Once it is applied to a print it becomes a part of the print. It is a dye and so it changes the print. You can't just put water on it and wipe it off if you get to much on a spot. Also the longer you leave a drop on a spot the darker it becomes. So the technique is to dab it on and leave it sit a moment and then wipe off the excess. If its not dark enough then do it again. You keep repeating until the dust spot disappears.
Step 2: The Spotting Process
You might find yourself with a magnifying glass to see the spots close up. Also a desk lamp that can be moved close to the print helps also. This is very close up work. And it takes a lot more time than digital retouching. Although I was pretty good at doing it I can't say that I miss it. One of the big advantages of digital retouching is that you can blow the picture up really big so you can see the smallest defects. Also you have an undo button. There is no undo with a brush.

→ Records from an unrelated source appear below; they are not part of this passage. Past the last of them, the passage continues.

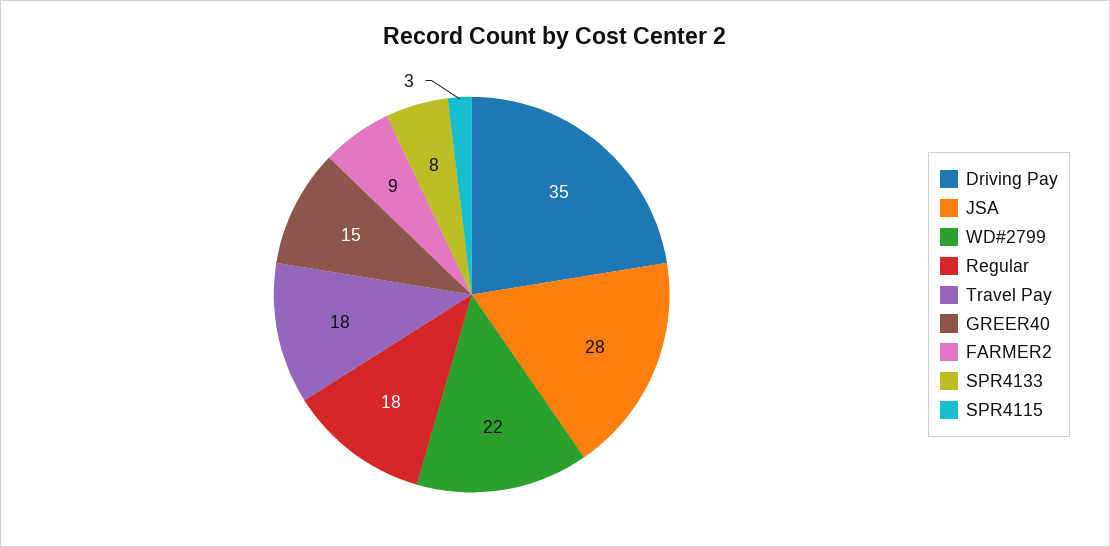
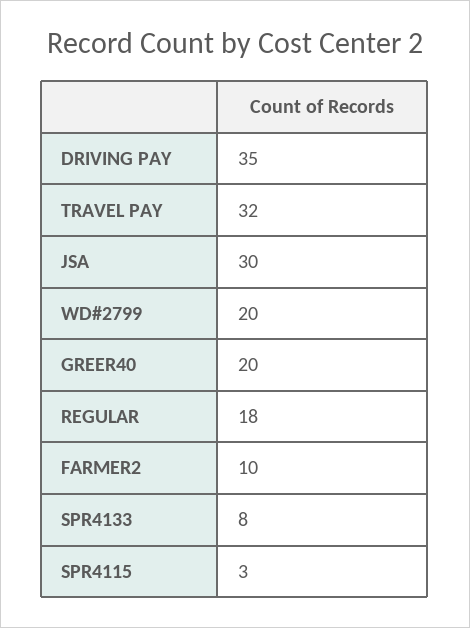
  {
    "Driving Pay": 35,
-   "JSA": 28,
+   "JSA": 30,
-   "WD#2799": 22,
+   "WD#2799": 20,
    "Regular": 18,
-   "Travel Pay": 18,
+   "Travel Pay": 32,
-   "GREER40": 15,
+   "GREER40": 20,
-   "FARMER2": 9,
+   "FARMER2": 10,
    "SPR4133": 8,
    "SPR4115": 3
  }

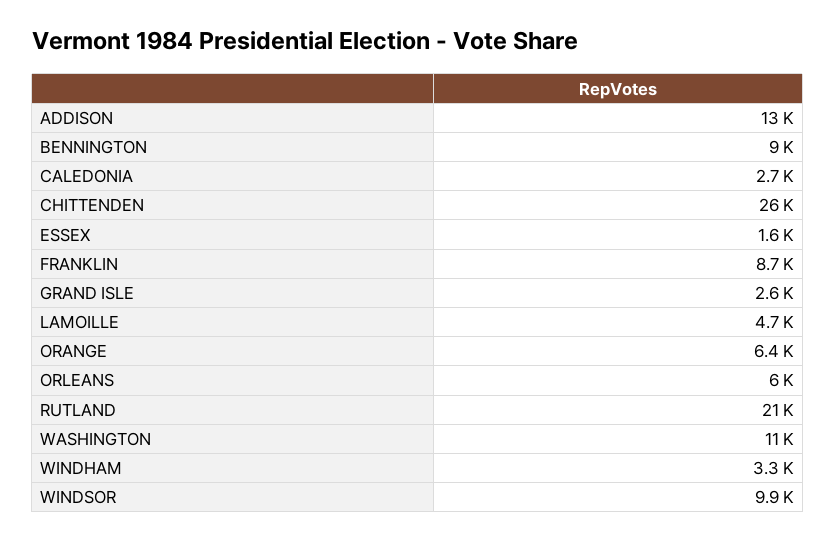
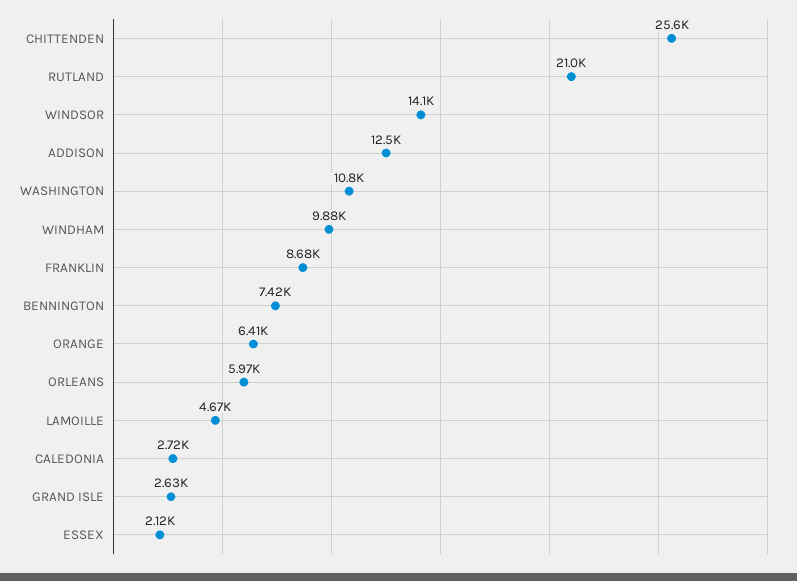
  {
    "ADDISON": 12500,
-   "BENNINGTON": 9000,
+   "BENNINGTON": 7420,
    "CALEDONIA": 2720,
    "CHITTENDEN": 25600,
-   "ESSEX": 1600,
+   "ESSEX": 2120,
    "FRANKLIN": 8680,
    "GRAND ISLE": 2630,
    "LAMOILLE": 4670,
    "ORANGE": 6410,
    "ORLEANS": 5970,
    "RUTLAND": 21000,
    "WASHINGTON": 10800,
-   "WINDHAM": 3300,
+   "WINDHAM": 9880,
-   "WINDSOR": 9900
+   "WINDSOR": 14100
  }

Step 3: An Example of What You Can Do
I tried taking some pictures by firelight once as an experiment. Anyway the roll of film in the camera was half exposed already and I wanted to push the firelight pictures to the max. Pushing is a special development technique where we use special developer and higher temperatures so we can get more sensitivity out of the film. A TriX 400 film could be pushed to 1200 ASA with the developing technique. So I wanted to push the half that was shot by firelight. This meant that I had to cut the film in half in the darkroom. There was no way of knowing where to cut, it was just a guess, so I took the scissors and in the dark tried to find the half way point and then cut. Well of course I got it wrong. In fact I cut right down the middle of one of the best shots. Determined not to loose it I printed both half's on the same paper and then retouched the slice. It turned out pretty good. In the finished print it looks totally blended. However if you blow the picture up to a larger size (compliments of a good scanner) the retouching becomes visible. Now today if I wanted I could continue with digital retouching and totally blend the line out. But for back then this was pretty good work.
Step 4: Toneing Big Areas
I shot this picture and printed it and thought that it would look really interesting if I could get the entire area in the background to be black. I tried burning it in while printing but that only got it part way. I finished up with a brush and a lot of spot tone. It is hard to get the dye to be black so it took many coats to get it where I wanted. I think the end result was pretty good. It gave an interesting perspective and made use of the film grain also. This picture would just not work in color the way it does In B&W. The final finished print is 10 inches by 14 inches which emphasizes the long perspective and it is dry mounted on a 16 X 20 board. The full picture did not fit my scanner.